## [Excerpted passage]
──────────────────────────────
Here are some of the more popular ones:
- Timer - Allow running a function by a schedule ( Example: run a function at midnight every night). The schedule format is defined using NCRONTAB expressions. This trigger doesn't have any input or output bindings besides the information about when was the task triggered.
[Function("FunctionName")]
public void Run([TimerTrigger("0 */5 * * * *")] MyInfo myTimer)
{
_logger.LogInformation($"C# Timer trigger function executed at: {DateTime.Now}");
_logger.LogInformation($"Next timer schedule at: {myTimer.ScheduleStatus.Next}");
// your logic
}
- Queue message / Service bus - Whenever a message appears on a particular queue/topic, a function is invoked to process the contents of a message. The input parameter of a queue-triggered function is a base64 encoded string message, and there is no output for this function:
[FunctionName("QueueTrigger")]
public static void Run(
[QueueTrigger("myqueue-items", Connection = "StorageConnectionAppSetting")] string myQueueItem,
ILogger log)
{
// your logic
}
In cases where we need to use a different storage account than other functions in the library, you can use the StorageAccount
attribute. That attribute specifies the name of the configuration value that contains the storage connection string:
[StorageAccount("ClassLevelStorageAppSetting")]
public static class AzureFunctions
{
[FunctionName("QueueTrigger")]
[StorageAccount("FunctionLevelStorageAppSetting")]
public static void Run(...)
{
// your logic
}
}
- HTTP request - Allow using Azure Functions to create web APIs, responding to the various HTTP methods like GET, POST, and PUT. The input parameter is the HTTP request we received, and the output is the response we build.
[Function("FunctionName")]
public HttpResponseData Run([HttpTrigger(AuthorizationLevel.Function, "get", "post")] HttpRequestData req)
──────────────────────────────
## [Prompt 1]
Answer from the Azure Functions excerpt:
(a) What defines the schedule format for the Timer trigger?
(b) What is the input parameter of a queue-triggered function?
(c) Which HTTP methods are named for the HTTP request trigger?
## [Prompt 2]
Pick up the Azure Functions excerpt at its final line and carry it on.
The items that come next are separate material, unrelated to the Azure Functions excerpt.
──────────────────────────────
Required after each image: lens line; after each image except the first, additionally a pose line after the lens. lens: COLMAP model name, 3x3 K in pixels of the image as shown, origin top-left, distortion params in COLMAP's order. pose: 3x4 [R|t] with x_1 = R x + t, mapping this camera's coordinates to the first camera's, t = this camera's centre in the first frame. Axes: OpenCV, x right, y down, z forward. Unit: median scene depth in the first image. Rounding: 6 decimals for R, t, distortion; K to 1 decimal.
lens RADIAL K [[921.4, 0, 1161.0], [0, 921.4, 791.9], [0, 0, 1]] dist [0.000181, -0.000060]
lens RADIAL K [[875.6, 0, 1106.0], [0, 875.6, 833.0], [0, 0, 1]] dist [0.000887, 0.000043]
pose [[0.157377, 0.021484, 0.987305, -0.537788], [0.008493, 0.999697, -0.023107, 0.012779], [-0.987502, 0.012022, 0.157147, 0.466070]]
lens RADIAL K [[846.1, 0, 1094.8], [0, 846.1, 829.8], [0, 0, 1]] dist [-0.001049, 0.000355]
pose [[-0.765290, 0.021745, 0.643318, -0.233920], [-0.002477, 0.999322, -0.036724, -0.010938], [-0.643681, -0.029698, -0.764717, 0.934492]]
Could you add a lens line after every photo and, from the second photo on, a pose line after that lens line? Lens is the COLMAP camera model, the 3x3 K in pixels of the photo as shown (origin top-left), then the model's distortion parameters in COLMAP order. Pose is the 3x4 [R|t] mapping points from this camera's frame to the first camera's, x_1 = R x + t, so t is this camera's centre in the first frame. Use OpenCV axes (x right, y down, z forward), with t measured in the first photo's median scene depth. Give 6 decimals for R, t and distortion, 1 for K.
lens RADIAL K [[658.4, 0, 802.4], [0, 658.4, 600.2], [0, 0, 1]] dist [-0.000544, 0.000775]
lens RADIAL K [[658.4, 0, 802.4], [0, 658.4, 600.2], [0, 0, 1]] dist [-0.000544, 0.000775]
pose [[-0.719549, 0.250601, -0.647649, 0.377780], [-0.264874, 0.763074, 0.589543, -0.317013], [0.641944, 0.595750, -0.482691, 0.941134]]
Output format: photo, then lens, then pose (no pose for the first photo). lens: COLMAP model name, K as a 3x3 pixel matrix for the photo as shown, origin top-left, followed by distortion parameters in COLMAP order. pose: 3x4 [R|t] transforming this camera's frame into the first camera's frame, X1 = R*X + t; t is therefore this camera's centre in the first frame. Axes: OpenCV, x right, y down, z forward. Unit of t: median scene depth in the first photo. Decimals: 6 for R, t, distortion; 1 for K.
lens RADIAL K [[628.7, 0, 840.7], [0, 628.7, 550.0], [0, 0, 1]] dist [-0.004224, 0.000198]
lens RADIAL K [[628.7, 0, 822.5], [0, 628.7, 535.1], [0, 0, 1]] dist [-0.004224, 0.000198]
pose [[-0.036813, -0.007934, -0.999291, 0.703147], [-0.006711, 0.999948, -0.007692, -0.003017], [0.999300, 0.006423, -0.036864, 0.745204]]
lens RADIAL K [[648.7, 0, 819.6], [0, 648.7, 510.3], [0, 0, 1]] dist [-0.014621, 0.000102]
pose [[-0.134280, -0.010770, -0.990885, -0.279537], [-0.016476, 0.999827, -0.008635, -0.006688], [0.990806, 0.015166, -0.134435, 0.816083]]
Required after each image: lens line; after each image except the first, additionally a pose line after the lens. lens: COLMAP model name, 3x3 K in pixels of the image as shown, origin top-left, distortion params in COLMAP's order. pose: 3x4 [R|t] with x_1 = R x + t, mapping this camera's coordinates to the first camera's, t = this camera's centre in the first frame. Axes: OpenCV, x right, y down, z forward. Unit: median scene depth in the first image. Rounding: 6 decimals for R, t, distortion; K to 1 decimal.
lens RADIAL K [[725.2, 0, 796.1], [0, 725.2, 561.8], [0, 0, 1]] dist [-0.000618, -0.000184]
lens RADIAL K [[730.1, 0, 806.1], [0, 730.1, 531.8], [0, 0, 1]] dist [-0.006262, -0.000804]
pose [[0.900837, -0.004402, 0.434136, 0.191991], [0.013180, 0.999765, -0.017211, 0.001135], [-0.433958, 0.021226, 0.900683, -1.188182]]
──────────────────────────────
## [Exercise result 1]
(a) NCRONTAB expressions.
(b) A base64 encoded string message.
(c) GET, POST, and PUT.

## [Exercise result 2]
{
_logger.LogInformation("C# HTTP trigger function processed a request.");
// your logic
var response = req.CreateResponse(HttpStatusCode.OK);
response.Headers.Add("Content-Type", "text/plain; charset=utf-8");
response.WriteString("Welcome to Azure Functions!");
return response;
}
Note: If there is already an existing App service hosting an API that needs a background job to be executed, it might be a good candidate for an Azure Web job.
Middleware
If you want to add middleware to Azure functions, all you have to do is create a new class that inherits from IFunctionsWorkerMiddleware
and register it in your HostBuilder
:
public class CustomMiddleware : IFunctionsWorkerMiddleware
{
public async Task Invoke(FunctionContext context, FunctionExecutionDelegate next)
{
// code before execution
await next(context);
// code after execution
}
}
Now register CustomMiddleware
in the Program.cs
class where you initialized your host builder:
var host = new HostBuilder()
.ConfigureFunctionsWorkerDefaults(
builder =>
{
builder.UseMiddleware<ExceptionLoggingMiddleware>();
})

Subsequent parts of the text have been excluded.